La dette provenant du coût de dépenses militaires représentant 4,5 % du PIB (le plus élevé de l’Union européenne en pourcentage du PIB) et qui n’a subi aucune diminution des achats de matériel, malgré la crise de la dette, pour préserver les intérêts des Thyssen-Krupp et autre Dassault est-elle légitime ?
La dette issue du coût des plans de sauvetage des banques grecques et européennes, baptisée « plan d’aide à la Grèce » est-elle légitime ?
L’augmentation de la dette publique due à la récession dans laquelle les plans d’austérité imposés par le FMI et l’Union européenne ont plongé l’économie grecque est-elle légitime ?

2. L’idée du référendum a été semée
Il restera de la mascarade orchestrée par Papandréou une idée force qui s’est inscrite dans la conscience de nombreux citoyens des pays de l’Union européen: celle que la démocratie, la consultation du peuple pouvait faire trembler les marchés, les oligarques européens et qu’il était donc possible de leur tenir tête.
Quand je dois 1 000 euros à mon banquier, c’est lui qui me tient.

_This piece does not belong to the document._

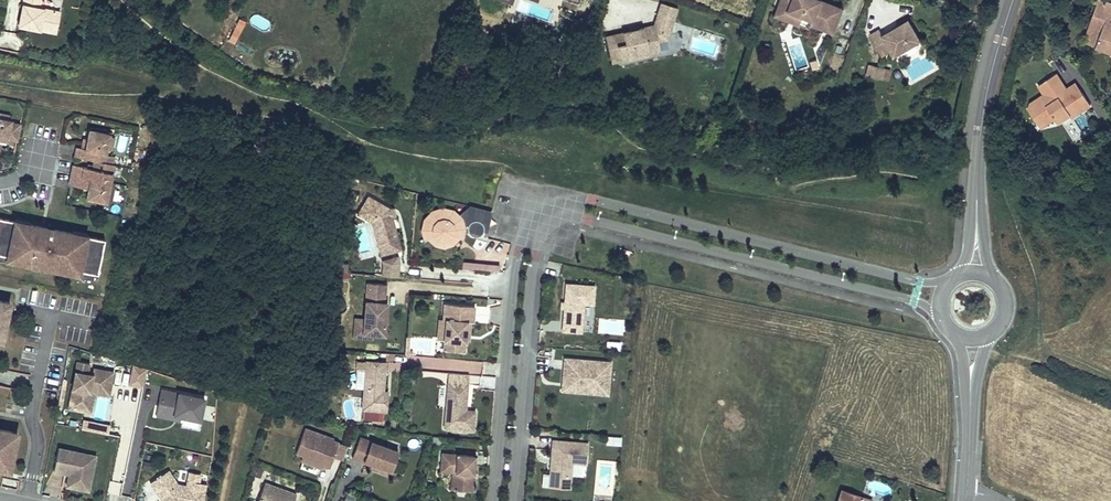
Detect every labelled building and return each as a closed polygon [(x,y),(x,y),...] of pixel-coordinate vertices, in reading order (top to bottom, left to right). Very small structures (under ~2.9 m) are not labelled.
[(19,26),(40,30),(41,23),(58,26),(61,12),(39,8),(41,0),(24,0),(19,26)] [(819,0),(818,0),(779,0),(776,8),(786,11),(784,16),(800,21),(801,17),(810,20),(809,25),(831,33),(840,8),(819,0)] [(1102,0),(1098,0),(1091,21),(1094,23),(1094,25),(1095,25),(1091,35),(1089,34),(1086,42),(1110,51),(1110,3),(1102,0)] [(674,18),(677,9),(661,4),(658,13),(674,18)] [(800,21),(784,16),(786,11),(776,8),(773,17),(798,26),(800,21)] [(658,42),(656,34),(661,33),(669,35),(674,18),(658,13),(654,26),(635,30),(636,34),(631,35),(630,31),(605,37),(609,52),(618,50),(620,61),(660,51),(658,42)] [(246,23),(239,19),(228,41),(235,44),(246,23)] [(921,41),(908,21),(883,36),(880,31),(870,36),(882,56),(891,51),(895,57),(921,41)] [(1091,35),(1095,25),(1094,25),(1094,23),(1091,21),(1084,41),(1086,42),(1089,34),(1091,35)] [(58,26),(41,23),(40,30),(57,33),(58,26)] [(667,40),(669,35),(661,33),(656,34),(658,42),(667,40)] [(620,61),(618,50),(609,52),(611,63),(620,61)] [(880,79),(882,68),(870,65),(868,76),(880,79)] [(1066,107),(1075,102),(1080,111),(1090,104),(1080,88),(1078,90),(1074,84),(1066,88),(1056,73),(1038,85),(1044,93),(1030,102),(1032,106),(1028,109),(1040,127),(1054,118),(1057,122),(1070,113),(1066,107)] [(1080,111),(1075,102),(1066,107),(1070,113),(1070,114),(1071,117),(1080,111)] [(7,141),(8,139),(17,141),(20,125),(11,123),(11,121),(9,121),(0,119),(0,139),(7,141)] [(77,147),(75,156),(94,160),(104,162),(110,134),(90,130),(88,140),(86,149),(80,148),(77,147)] [(104,162),(94,160),(93,169),(73,165),(71,175),(110,182),(114,164),(104,162)] [(110,182),(71,175),(69,185),(88,189),(87,198),(106,202),(110,182)] [(367,196),(357,215),(371,222),(376,238),(384,236),(389,253),(401,249),(392,216),(390,208),(367,196)] [(465,215),(461,219),(464,228),(467,229),(468,231),(470,234),(472,236),(476,237),(479,236),(480,235),(482,234),(484,229),(487,229),(491,212),(470,207),(463,213),(465,215)] [(423,229),(426,240),(429,238),(435,234),(439,238),(444,239),(449,238),(452,234),(458,237),(461,239),(463,233),(464,228),(461,219),(459,216),(454,211),(443,208),(433,211),(426,219),(423,229)] [(105,240),(86,236),(85,238),(76,237),(77,234),(55,229),(54,233),(38,229),(38,226),(25,223),(24,226),(15,224),(16,221),(0,218),(0,254),(7,256),(7,259),(29,264),(30,261),(49,265),(48,268),(79,274),(79,271),(94,274),(97,275),(105,240)] [(435,234),(429,238),(435,243),(444,246),(452,244),(458,237),(452,234),(449,238),(444,239),(439,238),(435,234)] [(384,236),(376,238),(380,255),(389,253),(384,236)] [(383,264),(382,275),(398,277),(399,263),(398,256),(381,260),(383,264)] [(463,262),(462,267),(499,271),(499,265),(463,262)] [(347,264),(339,263),(338,272),(347,273),(347,264)] [(373,335),(385,336),(387,304),(384,304),(386,285),(368,284),(365,319),(364,334),(373,335)] [(594,286),(566,284),(562,331),(581,333),(583,304),(593,305),(594,286)] [(3,338),(10,303),(0,301),(0,337),(3,338)] [(443,350),(464,352),(465,340),(466,333),(469,333),(470,322),(473,322),(474,306),(444,303),(443,320),(446,320),(444,340),(443,350)] [(364,334),(365,319),(355,318),(353,338),(373,340),(373,335),(364,334)] [(443,320),(439,319),(437,340),(444,340),(446,320),(443,320)] [(610,362),(565,359),(564,371),(568,372),(567,391),(593,393),(594,386),(608,387),(610,362)] [(386,362),(366,360),(365,370),(364,388),(362,409),(365,410),(375,411),(387,412),(388,391),(384,391),(386,362)] [(445,360),(445,370),(482,372),(482,362),(445,360)] [(102,385),(111,387),(113,373),(93,369),(92,375),(87,374),(89,364),(77,361),(68,409),(85,412),(90,388),(101,391),(102,385)] [(143,387),(147,369),(134,365),(130,384),(143,387)] [(364,388),(365,370),(358,370),(357,387),(364,388)] [(416,383),(417,372),(408,372),(407,382),(416,383)] [(468,384),(448,382),(445,428),(473,430),(475,411),(465,410),(468,384)] [(109,396),(111,387),(102,385),(101,391),(90,388),(85,412),(90,413),(93,393),(109,396)] [(608,387),(594,386),(593,393),(607,394),(608,387)] [(204,398),(161,389),(156,415),(173,419),(174,415),(181,417),(200,420),(204,398)] [(108,400),(98,398),(94,418),(104,420),(108,400)] [(374,419),(375,411),(365,410),(364,419),(374,419)] [(110,426),(85,421),(83,430),(108,435),(110,426)] [(343,461),(348,446),(333,441),(333,439),(305,428),(296,452),(303,455),(301,461),(321,468),(330,466),(333,457),(343,461)] [(11,467),(15,444),(10,443),(12,432),(0,430),(0,465),(11,467)] [(398,452),(360,437),(352,458),(364,462),(364,461),(373,464),(391,471),(398,452)] [(440,445),(441,437),(433,437),(432,444),(440,445)] [(606,445),(620,447),(621,438),(607,437),(606,445)] [(588,443),(553,440),(551,459),(554,459),(554,464),(551,464),(550,475),(544,474),(543,486),(570,488),(572,463),(587,464),(588,443)] [(96,455),(59,448),(55,471),(66,473),(66,471),(69,472),(71,475),(71,478),(69,478),(67,486),(89,490),(96,455)] [(475,455),(442,452),(440,471),(452,472),(451,489),(472,491),(475,455)] [(391,471),(373,464),(371,469),(389,476),(391,471)] [(250,473),(259,477),(262,469),(253,465),(250,473)] [(191,487),(178,484),(169,472),(151,484),(162,500),(202,500),(203,497),(190,494),(191,487)] [(258,500),(294,500),(296,494),(264,482),(258,500)] [(203,497),(205,490),(191,487),(190,494),(203,497)] [(867,499),(842,491),(838,500),(866,500),(867,499)]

Si je lui dois 1 milliard d’euros, c’est moi qui le tiens. Or les dettes publiques européennes représentent plusieurs milliers de milliards d’euros. Ce n’est pas la finance qui nous tient, c’est nous qui la tenons. Encore faut-il le savoir et utiliser ce savoir.
Un gouvernement de gauche qui organiserait un audit de sa dette publique puis un référendum pour que le peuple décide de la dette publique qui est légitime et de celle qui ne l’est pas renverserait le rapport de forces. Ses créanciers seraient prêts à toutes les concessions pour récupérer au moins une petite partie de leurs créances. Comme en Argentine en 2001 ou en Russie en 1998. La réaction des oligarques européens et des marchés financiers à la simple annonce d’un référendum en Grèce vient de nous en fournir une nouvelle preuve.